Hostname | Memory (GB) | CPU Type | CPUs | Cores/CPU | Threads/Core | Total Cores |
---|---|---|---|---|---|---|
portal[01-04] | 132 | Intel | 1 | 8 | 2 | 16 |
GPU servers
The gpusrv* servers are general purpose servers that contain GPUs into which anyone can login (via 'ssh'). They are intended for code development, testing, and short computations. Long running computations are discouraged, and are better suited to one of the GPU servers controlled by the job scheduler (see the next section).
All GPU, Memory, CPU, etc. counts are per node.
Hostname | Memory (GB) | CPU Type | CPUs | Cores/CPU | Threads/Core | Total Cores | GPUs | GPU Type |
---|---|---|---|---|---|---|---|---|
gpusrv[01-08] | 256 | Intel | 2 | 10 | 2 | 20 | 4 | Nvidia RTX 2080Ti |
Nodes controlled by the SLURM Job Scheduler
See our main article on Slurm for more information.
These servers are available by submitting a job through the SLURM job scheduler.
All GPU, Memory, CPU, etc. counts are per node.

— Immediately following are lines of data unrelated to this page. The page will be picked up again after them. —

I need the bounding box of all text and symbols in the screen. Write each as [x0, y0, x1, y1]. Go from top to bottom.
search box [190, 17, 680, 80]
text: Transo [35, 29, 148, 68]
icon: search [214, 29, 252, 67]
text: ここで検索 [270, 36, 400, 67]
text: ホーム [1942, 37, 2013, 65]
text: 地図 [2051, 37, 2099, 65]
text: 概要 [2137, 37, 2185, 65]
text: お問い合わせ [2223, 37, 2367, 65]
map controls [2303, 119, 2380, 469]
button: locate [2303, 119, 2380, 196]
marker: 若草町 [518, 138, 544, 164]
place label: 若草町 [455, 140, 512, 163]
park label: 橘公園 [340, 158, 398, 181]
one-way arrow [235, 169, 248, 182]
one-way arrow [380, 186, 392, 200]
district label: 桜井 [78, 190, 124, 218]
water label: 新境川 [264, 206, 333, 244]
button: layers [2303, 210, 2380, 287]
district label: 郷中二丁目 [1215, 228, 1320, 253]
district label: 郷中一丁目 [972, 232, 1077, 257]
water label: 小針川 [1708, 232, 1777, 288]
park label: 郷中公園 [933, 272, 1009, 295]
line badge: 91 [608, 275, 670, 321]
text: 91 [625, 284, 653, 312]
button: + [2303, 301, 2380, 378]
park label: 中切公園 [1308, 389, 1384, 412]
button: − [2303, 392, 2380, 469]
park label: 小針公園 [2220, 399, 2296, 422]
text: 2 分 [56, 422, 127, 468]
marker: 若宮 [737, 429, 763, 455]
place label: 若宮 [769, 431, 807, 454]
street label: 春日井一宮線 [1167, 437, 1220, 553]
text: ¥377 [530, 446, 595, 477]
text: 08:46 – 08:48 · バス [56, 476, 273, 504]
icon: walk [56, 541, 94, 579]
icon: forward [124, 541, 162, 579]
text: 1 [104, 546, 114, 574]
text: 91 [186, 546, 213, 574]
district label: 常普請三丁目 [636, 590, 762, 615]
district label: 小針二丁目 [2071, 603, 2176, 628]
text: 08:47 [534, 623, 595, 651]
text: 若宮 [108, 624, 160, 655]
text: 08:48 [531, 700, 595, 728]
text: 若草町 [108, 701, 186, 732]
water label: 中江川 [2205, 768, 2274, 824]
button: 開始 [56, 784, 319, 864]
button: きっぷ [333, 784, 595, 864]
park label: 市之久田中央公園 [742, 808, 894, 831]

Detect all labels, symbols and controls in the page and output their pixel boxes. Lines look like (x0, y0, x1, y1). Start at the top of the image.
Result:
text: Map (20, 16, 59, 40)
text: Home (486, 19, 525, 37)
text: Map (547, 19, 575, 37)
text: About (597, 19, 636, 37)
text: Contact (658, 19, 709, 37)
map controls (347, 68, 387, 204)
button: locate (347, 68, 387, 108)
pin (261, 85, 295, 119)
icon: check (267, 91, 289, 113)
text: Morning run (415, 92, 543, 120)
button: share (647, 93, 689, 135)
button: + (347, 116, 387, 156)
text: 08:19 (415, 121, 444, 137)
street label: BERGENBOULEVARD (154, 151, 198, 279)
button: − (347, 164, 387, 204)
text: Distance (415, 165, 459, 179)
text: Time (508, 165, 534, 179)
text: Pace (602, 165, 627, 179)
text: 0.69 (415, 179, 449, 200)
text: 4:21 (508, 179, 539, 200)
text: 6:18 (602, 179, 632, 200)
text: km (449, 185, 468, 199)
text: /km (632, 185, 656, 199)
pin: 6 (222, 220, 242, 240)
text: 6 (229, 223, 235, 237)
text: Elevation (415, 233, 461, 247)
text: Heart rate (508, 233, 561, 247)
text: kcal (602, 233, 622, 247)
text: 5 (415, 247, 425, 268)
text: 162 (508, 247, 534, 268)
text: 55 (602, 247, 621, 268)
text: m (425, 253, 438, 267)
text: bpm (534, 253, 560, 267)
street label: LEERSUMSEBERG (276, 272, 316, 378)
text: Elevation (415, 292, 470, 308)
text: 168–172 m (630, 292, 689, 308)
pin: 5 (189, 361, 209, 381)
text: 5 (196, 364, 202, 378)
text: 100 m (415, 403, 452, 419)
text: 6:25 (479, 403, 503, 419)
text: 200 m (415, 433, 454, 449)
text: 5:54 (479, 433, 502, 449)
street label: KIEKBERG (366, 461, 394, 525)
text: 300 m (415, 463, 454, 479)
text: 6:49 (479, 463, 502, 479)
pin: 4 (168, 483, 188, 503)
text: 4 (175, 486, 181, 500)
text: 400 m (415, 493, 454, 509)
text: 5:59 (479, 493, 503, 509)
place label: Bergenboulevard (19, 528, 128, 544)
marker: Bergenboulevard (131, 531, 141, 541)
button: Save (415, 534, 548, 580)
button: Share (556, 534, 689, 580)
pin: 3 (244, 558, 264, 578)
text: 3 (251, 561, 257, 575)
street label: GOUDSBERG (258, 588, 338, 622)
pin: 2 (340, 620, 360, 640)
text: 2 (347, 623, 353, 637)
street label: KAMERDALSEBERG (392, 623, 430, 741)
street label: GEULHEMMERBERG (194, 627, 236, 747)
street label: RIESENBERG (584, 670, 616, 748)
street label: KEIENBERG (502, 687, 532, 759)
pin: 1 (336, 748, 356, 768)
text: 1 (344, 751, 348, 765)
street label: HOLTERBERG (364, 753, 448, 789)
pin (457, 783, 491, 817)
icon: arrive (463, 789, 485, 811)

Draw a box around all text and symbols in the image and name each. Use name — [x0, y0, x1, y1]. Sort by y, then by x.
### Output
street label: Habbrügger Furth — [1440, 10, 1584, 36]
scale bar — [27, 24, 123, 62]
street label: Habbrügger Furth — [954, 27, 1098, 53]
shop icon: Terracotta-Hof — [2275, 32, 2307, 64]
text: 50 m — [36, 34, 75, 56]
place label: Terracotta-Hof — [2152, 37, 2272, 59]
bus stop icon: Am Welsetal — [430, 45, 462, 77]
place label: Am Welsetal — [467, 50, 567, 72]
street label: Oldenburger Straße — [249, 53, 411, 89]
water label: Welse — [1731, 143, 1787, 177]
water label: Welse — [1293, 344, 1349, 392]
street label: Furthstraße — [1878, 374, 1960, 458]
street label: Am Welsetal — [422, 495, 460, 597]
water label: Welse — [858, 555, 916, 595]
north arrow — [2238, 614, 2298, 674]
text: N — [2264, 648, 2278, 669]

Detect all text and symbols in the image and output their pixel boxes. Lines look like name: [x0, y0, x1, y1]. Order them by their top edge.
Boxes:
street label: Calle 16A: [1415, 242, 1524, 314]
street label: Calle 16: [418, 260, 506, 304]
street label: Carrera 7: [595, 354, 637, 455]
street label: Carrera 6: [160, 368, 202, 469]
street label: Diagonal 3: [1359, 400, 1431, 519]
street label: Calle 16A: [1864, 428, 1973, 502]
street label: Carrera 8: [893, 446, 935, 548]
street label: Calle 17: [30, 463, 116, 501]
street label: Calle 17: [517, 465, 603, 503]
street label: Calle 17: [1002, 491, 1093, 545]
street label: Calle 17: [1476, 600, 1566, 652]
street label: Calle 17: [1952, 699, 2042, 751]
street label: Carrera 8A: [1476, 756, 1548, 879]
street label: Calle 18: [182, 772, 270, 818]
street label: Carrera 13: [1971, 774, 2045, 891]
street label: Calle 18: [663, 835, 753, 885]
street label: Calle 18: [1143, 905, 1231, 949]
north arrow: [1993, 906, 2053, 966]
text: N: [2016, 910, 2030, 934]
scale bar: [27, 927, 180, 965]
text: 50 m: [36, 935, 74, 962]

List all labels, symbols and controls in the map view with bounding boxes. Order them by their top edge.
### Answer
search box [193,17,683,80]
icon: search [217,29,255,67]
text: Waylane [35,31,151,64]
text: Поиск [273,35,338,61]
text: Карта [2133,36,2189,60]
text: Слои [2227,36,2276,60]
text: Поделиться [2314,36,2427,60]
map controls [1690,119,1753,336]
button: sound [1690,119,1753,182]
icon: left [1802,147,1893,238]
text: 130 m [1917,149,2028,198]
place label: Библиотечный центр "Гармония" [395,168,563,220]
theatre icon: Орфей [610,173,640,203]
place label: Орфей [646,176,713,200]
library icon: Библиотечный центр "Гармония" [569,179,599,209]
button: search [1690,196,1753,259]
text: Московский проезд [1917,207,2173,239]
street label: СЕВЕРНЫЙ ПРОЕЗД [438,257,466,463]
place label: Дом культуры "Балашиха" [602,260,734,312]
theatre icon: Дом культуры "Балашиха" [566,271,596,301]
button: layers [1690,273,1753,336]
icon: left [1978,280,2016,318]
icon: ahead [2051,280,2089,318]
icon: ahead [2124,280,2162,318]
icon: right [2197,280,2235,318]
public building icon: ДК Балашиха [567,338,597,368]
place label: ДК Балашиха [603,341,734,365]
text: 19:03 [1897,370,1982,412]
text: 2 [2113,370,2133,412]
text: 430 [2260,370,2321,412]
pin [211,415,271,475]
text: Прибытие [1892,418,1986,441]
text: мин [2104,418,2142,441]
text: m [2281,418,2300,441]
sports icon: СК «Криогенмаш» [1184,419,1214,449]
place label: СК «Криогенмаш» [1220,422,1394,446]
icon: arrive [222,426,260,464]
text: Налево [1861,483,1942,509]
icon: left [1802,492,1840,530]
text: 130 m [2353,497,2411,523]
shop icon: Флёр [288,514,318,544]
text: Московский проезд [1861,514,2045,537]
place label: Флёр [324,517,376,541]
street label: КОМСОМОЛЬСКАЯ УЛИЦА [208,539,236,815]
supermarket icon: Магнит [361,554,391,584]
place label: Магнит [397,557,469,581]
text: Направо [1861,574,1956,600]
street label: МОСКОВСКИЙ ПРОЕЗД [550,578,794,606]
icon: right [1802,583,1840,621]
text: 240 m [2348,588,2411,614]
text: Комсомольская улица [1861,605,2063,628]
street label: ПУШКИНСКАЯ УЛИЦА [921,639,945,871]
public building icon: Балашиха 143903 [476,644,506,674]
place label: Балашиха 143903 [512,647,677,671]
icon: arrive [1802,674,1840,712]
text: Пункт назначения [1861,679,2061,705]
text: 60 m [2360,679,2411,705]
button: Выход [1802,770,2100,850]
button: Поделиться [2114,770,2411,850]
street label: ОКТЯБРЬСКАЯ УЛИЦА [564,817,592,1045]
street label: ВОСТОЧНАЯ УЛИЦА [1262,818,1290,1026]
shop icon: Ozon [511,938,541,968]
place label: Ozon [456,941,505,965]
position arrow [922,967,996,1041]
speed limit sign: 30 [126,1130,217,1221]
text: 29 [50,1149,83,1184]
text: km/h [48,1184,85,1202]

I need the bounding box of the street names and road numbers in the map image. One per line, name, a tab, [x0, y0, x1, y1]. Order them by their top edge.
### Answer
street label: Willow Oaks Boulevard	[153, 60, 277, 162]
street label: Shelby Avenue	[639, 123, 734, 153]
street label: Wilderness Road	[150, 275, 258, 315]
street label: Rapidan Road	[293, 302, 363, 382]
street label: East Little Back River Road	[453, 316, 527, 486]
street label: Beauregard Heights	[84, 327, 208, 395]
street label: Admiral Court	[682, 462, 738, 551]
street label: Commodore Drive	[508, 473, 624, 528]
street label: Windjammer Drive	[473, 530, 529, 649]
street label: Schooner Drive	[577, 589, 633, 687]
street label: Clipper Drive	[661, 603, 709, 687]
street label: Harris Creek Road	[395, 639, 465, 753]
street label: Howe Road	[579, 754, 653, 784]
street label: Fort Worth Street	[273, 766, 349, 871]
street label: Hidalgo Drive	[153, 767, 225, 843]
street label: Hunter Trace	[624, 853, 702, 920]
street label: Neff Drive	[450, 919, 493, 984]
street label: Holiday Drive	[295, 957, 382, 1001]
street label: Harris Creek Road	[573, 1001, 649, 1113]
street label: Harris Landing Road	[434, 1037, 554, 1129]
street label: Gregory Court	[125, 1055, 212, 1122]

Hostname | Memory (GB) | CPU Type | CPUs | Cores/CPU | Threads/Core | Total Cores | GPUs | GPU Type |
---|
affogato[01-15] | 128 | Intel | 2 | 8 | 2 | 32 | 0 | |
affogato[11-15] | 128 | Intel | 2 | 8 | 2 | 32 | 4 | Nvidia GTX1080Ti |
ai[01-06] | 64 | Intel | 2 | 8 | 2 | 32 | 4 | Nvidia GTX1080Ti |
cheetah01 | 256 | AMD | 2 | 8 | 2 | 32 | 4 | Nvidia A100 |
cheetah[02-03] | 1024(2) | Intel | 2 | 18 | 2 | 72 | 2 | Nvidia RTX 2080Ti |
cortado[01-10] | 512 | Intel | 2 | 12 | 2 | 48 | 0 | |
doppio[01-05] | 128 | Intel | 2 | 16 | 2 | 64 | 0 | |
falcon[1-10] | 128 | Intel | 2 | 6 | 2 | 24 | 0 | |
hermes[1-4] | 256 | AMD | 4 | 16 | 1 | 64 | 0 | |
lynx[01-04] | 64 | Intel | 4 | 8 | 2 | 32 | 4 | Nvidia GTX1080Ti |
lynx[05-07] | 64 | Intel | 4 | 8 | 2 | 32 | 4 | Nvidia P100 |
lynx[08-09] | 64 | Intel | 4 | 8 | 2 | 32 | 3 | ATI FirePro W9100 |
lynx[10] | 64 | Intel | 4 | 8 | 2 | 32 | 0 | Altera FPGA |
lynx[11-12] | 64 | Intel | 4 | 8 | 2 | 32 | 0 | |
nibbler[1-4] | 64 | Intel | 2 | 10 | 2 | 20 | 0 | |
optane01 | 512(1) | Intel | 2 | 16 | 2 | 64 | 0 | |
ristretto[01-04] | 128 | Intel | 2 | 6 | 1 | 12 | 8 | Nvidia GTX1080Ti |
slurm[1-5] | 512 | Intel | 2 | 12 | 2 | 24 | 0 | |
trillian[1-3] | 256 | AMD | 4 | 8 | 2 | 64 | 0 |
(1) Intel Optane memory
(2) In addition to 1TB of DDR4 RAM, these servers also house a 900GB Optane NVMe SSD and a 1.6TB NVMe regular SSD drive
Job Scheduler Queues
See our main article on Slurm for more information on using queues (“partitions”)
Queue | Nodes |
---|---|
main | cortado[01-10], doppio[01-05], falcon[1-10], granger[1-8], hermes[1-4], lynx[10-12], nibbler[1-4], optane01, slurm[1-5], trillian[1-3] |
gpu | affogato[11-15], ai[01-06], cheetah[01-03], lynx[01-09], ristretto[01-04] |
Group specific computing resources
Several groups in CS deploy servers that are used exclusively by that group. Approximately 40 servers are deployed in this fashion, ranging from traditional CPU servers to specialized servers containing GPU accelerators.